» **EXERCISE PROMPT**: Repeat the data in full. No line may differ from the original.

» **Plain-text document sources**:
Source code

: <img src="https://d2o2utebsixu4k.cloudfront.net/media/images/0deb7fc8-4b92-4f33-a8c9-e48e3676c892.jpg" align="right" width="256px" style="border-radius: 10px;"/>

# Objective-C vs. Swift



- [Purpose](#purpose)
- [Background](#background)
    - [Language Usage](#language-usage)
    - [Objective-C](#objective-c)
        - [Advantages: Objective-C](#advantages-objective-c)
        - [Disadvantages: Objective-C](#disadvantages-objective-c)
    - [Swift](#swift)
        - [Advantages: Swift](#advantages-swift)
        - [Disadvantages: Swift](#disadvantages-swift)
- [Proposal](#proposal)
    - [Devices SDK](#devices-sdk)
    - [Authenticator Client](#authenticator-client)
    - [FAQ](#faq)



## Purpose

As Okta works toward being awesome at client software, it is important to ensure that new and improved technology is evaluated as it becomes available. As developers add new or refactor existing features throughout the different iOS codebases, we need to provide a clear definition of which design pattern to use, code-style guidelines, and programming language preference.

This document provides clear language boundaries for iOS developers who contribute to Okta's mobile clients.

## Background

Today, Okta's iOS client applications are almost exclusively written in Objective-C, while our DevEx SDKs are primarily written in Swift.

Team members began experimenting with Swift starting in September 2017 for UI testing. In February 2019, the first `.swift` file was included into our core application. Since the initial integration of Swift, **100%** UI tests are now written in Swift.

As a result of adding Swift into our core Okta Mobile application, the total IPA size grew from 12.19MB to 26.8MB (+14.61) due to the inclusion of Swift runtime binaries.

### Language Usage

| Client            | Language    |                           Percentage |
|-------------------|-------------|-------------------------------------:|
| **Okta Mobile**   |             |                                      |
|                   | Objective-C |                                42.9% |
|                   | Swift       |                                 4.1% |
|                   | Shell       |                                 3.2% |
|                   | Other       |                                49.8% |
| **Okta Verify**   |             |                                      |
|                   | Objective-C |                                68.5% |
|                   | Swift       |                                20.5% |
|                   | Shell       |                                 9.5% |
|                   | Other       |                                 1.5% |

» **ANSWER AREA**:
Source code

: <img src="https://d2o2utebsixu4k.cloudfront.net/media/images/0deb7fc8-4b92-4f33-a8c9-e48e3676c892.jpg" align="right" width="256px" style="border-radius: 10px;"/>

# Objective-C vs. Swift



- [Purpose](#purpose)
- [Background](#background)
    - [Language Usage](#language-usage)
    - [Objective-C](#objective-c)
        - [Advantages: Objective-C](#advantages-objective-c)
        - [Disadvantages: Objective-C](#disadvantages-objective-c)
    - [Swift](#swift)
        - [Advantages: Swift](#advantages-swift)
        - [Disadvantages: Swift](#disadvantages-swift)
- [Proposal](#proposal)
    - [Devices SDK](#devices-sdk)
    - [Authenticator Client](#authenticator-client)
    - [FAQ](#faq)



## Purpose

As Okta works toward being awesome at client software, it is important to ensure that new and improved technology is evaluated as it becomes available. As developers add new or refactor existing features throughout the different iOS codebases, we need to provide a clear definition of which design pattern to use, code-style guidelines, and programming language preference.

This document provides clear language boundaries for iOS developers who contribute to Okta's mobile clients.

## Background

Today, Okta's iOS client applications are almost exclusively written in Objective-C, while our DevEx SDKs are primarily written in Swift.

Team members began experimenting with Swift starting in September 2017 for UI testing. In February 2019, the first `.swift` file was included into our core application. Since the initial integration of Swift, **100%** UI tests are now written in Swift.

As a result of adding Swift into our core Okta Mobile application, the total IPA size grew from 12.19MB to 26.8MB (+14.61) due to the inclusion of Swift runtime binaries.

### Language Usage

| Client            | Language    |                           Percentage |
|-------------------|-------------|-------------------------------------:|
| **Okta Mobile**   |             |                                      |
|                   | Objective-C |                                42.9% |
|                   | Swift       |                                 4.1% |
|                   | Shell       |                                 3.2% |
|                   | Other       |                                49.8% |
| **Okta Verify**   |             |                                      |
|                   | Objective-C |                                68.5% |
|                   | Swift       |                                20.5% |
|                   | Shell       |                                 9.5% |
|                   | Other       |                                 1.5% |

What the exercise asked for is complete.